The I-Team polled 18 local school districts across Auglaize, Champaign, Clark, Darke, Greene, Logan, Mercer, Miami, Montgomery, Preble, Shelby, and Warren counties.
Of the 14 districts that replied, most of them said they go through safety training for violent threats at least once a year. In addition to that training, state law requires districts to submit their emergency management plans to the Ohio School Safety Center, a division of the Ohio Department of Public Safety, for annual certification.
Jay Carey, a spokesperson for the Ohio School Safety Center, told the I-Team that the same state agency also handles mandatory compliance reviews of district emergency management plans every three years.

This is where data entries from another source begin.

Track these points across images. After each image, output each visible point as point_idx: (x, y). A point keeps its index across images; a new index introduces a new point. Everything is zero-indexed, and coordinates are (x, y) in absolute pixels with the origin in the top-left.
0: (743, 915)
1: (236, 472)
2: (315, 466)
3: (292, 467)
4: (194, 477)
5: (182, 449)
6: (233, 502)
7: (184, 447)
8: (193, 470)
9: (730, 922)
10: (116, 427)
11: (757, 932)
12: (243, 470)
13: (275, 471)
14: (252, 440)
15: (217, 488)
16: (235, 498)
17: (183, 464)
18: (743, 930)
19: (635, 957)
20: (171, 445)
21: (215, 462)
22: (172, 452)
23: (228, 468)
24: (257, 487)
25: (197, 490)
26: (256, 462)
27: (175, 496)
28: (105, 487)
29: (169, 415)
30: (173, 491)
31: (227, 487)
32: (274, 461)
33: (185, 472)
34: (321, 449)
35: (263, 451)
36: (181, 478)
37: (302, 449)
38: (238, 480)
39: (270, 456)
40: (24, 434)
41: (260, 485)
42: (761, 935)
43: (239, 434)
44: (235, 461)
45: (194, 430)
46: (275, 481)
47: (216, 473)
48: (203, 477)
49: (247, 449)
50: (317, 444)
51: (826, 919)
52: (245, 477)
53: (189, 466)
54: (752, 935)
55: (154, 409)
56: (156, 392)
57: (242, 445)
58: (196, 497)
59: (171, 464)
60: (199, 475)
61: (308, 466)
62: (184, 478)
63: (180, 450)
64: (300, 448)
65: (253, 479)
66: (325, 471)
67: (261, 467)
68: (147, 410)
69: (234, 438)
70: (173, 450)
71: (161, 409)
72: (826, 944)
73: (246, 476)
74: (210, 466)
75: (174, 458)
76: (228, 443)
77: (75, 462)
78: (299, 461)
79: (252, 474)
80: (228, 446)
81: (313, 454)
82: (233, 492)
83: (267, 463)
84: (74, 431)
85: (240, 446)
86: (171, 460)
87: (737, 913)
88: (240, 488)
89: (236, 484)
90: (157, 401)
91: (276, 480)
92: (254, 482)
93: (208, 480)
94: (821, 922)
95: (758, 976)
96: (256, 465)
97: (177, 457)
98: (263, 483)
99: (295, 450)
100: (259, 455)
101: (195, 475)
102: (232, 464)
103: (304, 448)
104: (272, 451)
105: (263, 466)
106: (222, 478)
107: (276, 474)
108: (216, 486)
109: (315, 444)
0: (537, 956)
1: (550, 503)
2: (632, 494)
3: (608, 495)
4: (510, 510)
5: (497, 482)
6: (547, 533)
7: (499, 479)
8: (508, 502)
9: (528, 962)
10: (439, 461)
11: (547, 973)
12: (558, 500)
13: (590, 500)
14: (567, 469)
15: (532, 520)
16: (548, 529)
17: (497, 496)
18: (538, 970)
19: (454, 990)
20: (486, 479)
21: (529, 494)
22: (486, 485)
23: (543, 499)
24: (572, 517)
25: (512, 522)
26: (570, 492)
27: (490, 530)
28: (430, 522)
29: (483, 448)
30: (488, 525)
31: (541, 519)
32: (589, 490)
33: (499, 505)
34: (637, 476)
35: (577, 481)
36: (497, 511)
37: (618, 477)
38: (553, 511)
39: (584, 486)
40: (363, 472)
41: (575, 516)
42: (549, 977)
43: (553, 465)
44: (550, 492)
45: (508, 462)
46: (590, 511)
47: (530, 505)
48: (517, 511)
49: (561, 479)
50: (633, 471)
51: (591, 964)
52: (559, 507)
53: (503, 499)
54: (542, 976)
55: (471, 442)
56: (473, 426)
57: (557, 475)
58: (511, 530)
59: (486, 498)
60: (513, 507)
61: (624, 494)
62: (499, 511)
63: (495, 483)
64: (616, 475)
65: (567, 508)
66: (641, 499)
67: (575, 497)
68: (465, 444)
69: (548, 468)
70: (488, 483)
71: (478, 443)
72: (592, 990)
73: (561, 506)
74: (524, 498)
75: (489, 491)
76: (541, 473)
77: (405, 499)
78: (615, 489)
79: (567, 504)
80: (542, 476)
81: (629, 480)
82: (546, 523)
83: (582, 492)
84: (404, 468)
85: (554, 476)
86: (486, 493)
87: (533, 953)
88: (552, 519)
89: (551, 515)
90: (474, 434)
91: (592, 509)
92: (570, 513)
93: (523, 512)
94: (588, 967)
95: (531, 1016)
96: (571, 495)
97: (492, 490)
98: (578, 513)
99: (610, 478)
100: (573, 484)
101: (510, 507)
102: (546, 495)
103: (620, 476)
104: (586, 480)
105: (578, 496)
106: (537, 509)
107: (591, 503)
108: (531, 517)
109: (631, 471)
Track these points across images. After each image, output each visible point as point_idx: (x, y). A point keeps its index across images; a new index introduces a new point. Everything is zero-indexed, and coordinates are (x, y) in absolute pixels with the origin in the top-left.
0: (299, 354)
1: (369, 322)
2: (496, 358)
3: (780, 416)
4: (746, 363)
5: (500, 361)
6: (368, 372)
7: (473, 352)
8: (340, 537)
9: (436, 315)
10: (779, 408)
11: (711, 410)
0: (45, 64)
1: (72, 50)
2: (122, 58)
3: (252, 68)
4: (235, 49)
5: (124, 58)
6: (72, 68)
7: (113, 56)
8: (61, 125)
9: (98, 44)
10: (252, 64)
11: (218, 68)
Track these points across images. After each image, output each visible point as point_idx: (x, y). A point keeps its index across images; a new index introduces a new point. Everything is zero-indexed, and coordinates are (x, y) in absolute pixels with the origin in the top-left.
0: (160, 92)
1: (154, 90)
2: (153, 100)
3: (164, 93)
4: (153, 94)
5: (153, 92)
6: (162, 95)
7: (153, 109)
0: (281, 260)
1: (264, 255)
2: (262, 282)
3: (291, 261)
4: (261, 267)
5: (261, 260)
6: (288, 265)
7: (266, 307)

Pohl told the I-Team that another part of his training focuses on violence prevention. It’s called threat assessment. Pohl teaches clients the warning signs of potential violence to look for in co-workers or students so that people can intervene before things reach a fever pitch.
“When people become violent, there’s usually a reason why they become violent,” Pohl said. “And if we observe the indicators behind those who become violent, we can potentially catch those people before it happens.”
Here in Ohio, the “SAVE Students Act” took effect in 2021. The law deals with school security and youth suicide awareness. It requires every district to create a threat assessment team for each building within the district that serves 6th grade through high school. It’s aimed at identifying students of concern and getting them the help they need before any possible worst-case scenario.
The Ohio School Safety Center and the Ohio Attorney General’s Office each have threat assessment resources available on their websites.